Python DOcplex model
A model formulation expressed in Python.

Q

quality rule
During data quality analysis, a rule that checks whether specific conditions are met and identifies records that do not meet the conditions as rule violations.
quick scan
An advanced data curation method that analyzes a sample of each table or file to quickly provide analysis results, including data quality score, and automatically assigned data classes and business terms.

R

R
An extensible scripting language used in data science and AI that offers a wide variety of analytic, statistical, and graphical functions and techniques.
record ops node
A node in an SPSS Modeler flow that performs operations on data records, such as selecting, merging, and appending.
redact
To replace data values in a column with 10 Xs to hide sensitive values, data format, and referential integrity.
reference data set
A governance artifact that defines values for specific types of columns.
refine
To cleanse and shape data.
rule
In Watson Knowledge Catalog, a rule contains the criteria or logic to analyze or protect data.
runtime environment
The predefined or custom hardware and software configuration that is used to run tools, such as notebooks in Watson Studio.

S

scoring
  1. The process of computing how closely the attributes for an incoming identity match the attributes of an existing entity.
  2. In machine learning, measures the confidence of a predicted outcome.
secondary category
An optional category that references the governance artifact.
sensitive data
Data that contains information that should not be visible to all users.

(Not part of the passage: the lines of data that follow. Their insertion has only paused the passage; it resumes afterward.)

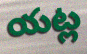
యట్ల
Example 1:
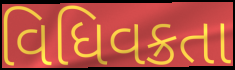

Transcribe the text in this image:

વિધિવક્રતા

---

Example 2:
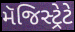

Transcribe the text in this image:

મૅજિસ્ટ્રેટે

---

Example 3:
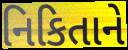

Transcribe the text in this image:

નિકિતાને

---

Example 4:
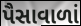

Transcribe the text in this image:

પૈસાવાળાં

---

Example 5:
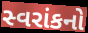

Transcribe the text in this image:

સ્વરાંકનો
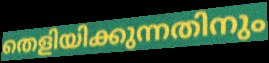
തെളിയിക്കുന്നതിനും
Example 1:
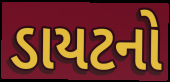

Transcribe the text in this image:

ડાયટનો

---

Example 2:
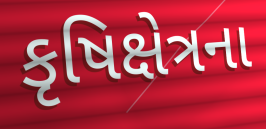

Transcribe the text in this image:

કૃષિક્ષેત્રના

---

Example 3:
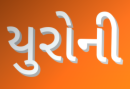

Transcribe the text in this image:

યુરોની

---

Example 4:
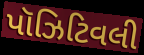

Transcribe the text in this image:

પૉઝિટિવલી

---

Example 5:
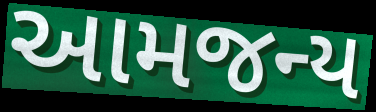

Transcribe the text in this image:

આમજન્ય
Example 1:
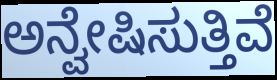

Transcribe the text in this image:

ಅನ್ವೇಷಿಸುತ್ತಿವೆ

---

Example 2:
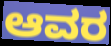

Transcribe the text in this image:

ಆವರ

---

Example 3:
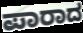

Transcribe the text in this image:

ಪಾರಾದ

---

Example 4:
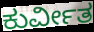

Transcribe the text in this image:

ಕುರ್ವೀತ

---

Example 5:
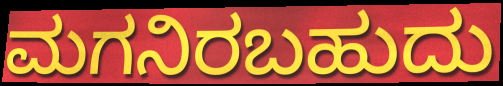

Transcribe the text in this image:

ಮಗನಿರಬಹುದು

For example, personally identifiable information or other information that is restricted by privacy regulations.
shape
To customize data by filtering, sorting, removing columns; joining tables; performing operations that include calculations, data groupings, hierarchies and more.
SPSS Modeler
A tool for creating flows that build and train predictive models.
SQL pushback
In SPSS Modeler, the process of performing many data preparation and mining operations directly in the database through SQL code.
streams flow
A continuous, unidirectional flow of data that real-time analytics can be applied to.
streams flow asset
An asset that is based on a set of ordered steps to analyze data in real time.
substitute
To replace data in a column with values that don't match the original format but retain referential integrity.
supernode
An SPSS Modeler node that shrinks a data stream by encapsulating several nodes into one.

T

text classification
A type of model that automatically identifies and classifies text into specified categories.
trained model
A model that is ready to be deployed.
training
The initial stage of model building, involving a subset of the source data. The model can then be tested against a further, different subset for which the outcome is already known.

U

unbounded problem
A Decision Optimization problem where an infinite number of solutions exists and the objective can take values up to infinity. This often indicates that a constraint is missing from the model formulation.
unstructured data
Any data that is stored in an unstructured format rather than in fixed fields. Data in a word processing document is an example of unstructured data.
unsupervised learning
A model for deep learning that allows raw, unlabeled data to be used to train a system with little to no human effort.

V

visualization
A graph, chart, plot, table, map, or any other visual representation of data.
Visual Recognition model asset
An asset that is based on a set of custom image classifiers that the user defines.

W

Watson Machine Learning model asset
An asset that is based on machine learning algorithms that are optimized for a training data set.